As a child the advice was hardly necessary. Lucrezia Borgia paid little mind to the boys that clambered and ran the streets outside her childhood home, and little more to the men she would later witness inside the Vatican walls once her father was named Pope of Rome. Except for one, that is.
She realized, as time passed, as suitors were presented, as her childhood became a distant memory, and marriage a political duty for her to fulfill, that there was one boy that never left the orbit of her thoughts. There was one man, always lingering in the shadows of the Vatican, always lingering in the shadow of her waking hours, and sleeping too. Cesare, her dearest brother, her fiercest protector, was never far away in body or in heart.
Lucrezia wondered, often, if God made siblings so that love would be abundant even in places you would imagine it might suffer and dwindle and die. She witnessed such things, the loss of love, the havoc it could create when confined in the cage of the heart. She had seen widows cry at the Vatican steps, drowned by their sorrows and the death of their husbands. She had seen her own mother, widowed by the church and the man who once loved her, fall into an irreparable despair.
She could not imagine such an ill fated heartbreak, so long as Cesare was near. Her brother was the center of the only universe she had ever known, a bright sun in the abyss of darkness that surrounded their existence, her constant—and sometimes only—source of joy.
In the garden of their mother's home, sitting alongside the fountain where they once played as children, away from the responsibilities of their new life inside the Vatican and the looming shadow of her pending marriage, Lucrezia would indulge herself in this singular joy.
Her hand would wind through Cesare's, and his would tangle its way into the endless locks of her golden curls, like they had done a thousand times before. These were the moments she would remember always, his smile like the sun, his eyes like stars—her entire world encompassed in the mortal body of one man.
Yet mortal as Cesare may be, God made the mistake of endowing him with both indomitable spirit and love.
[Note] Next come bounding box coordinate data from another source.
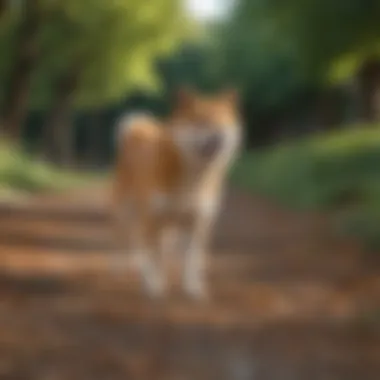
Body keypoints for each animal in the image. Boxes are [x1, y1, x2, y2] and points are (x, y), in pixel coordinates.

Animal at [112, 87, 243, 298]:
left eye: (223, 121)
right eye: (201, 121)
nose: (219, 134)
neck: (192, 179)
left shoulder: (197, 223)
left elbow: (191, 260)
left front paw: (192, 287)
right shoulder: (152, 219)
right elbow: (153, 256)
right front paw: (154, 285)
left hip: (169, 226)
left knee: (156, 244)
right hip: (125, 212)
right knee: (127, 240)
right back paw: (124, 267)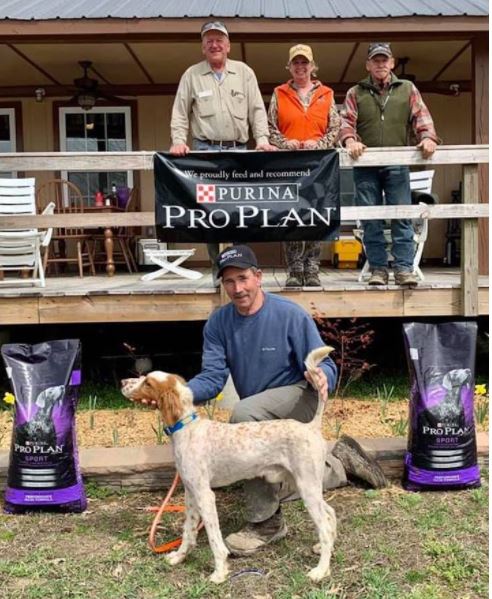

And though it made him impossible to love in turn, it was the very reason Lucrezia loved him so.
Impossible loves. I am very much afraid they can become an addiction.
So it became, and would be, her brother's words forever the Gospel of her life, deciding her fate before God ever could. Perhaps she had doomed herself from the beginning, vowing that there would be no greater love than his, nor her love for him. Perhaps she had doomed them both with the blasphemy of their affections, to be punished by God for their sins of indiscretion. Yet that first stolen kiss from her brother's lips, so sweet the sin, would end and start her world anew.
No, she would never kiss and tell, lest it be to tell Cesare to kiss her again.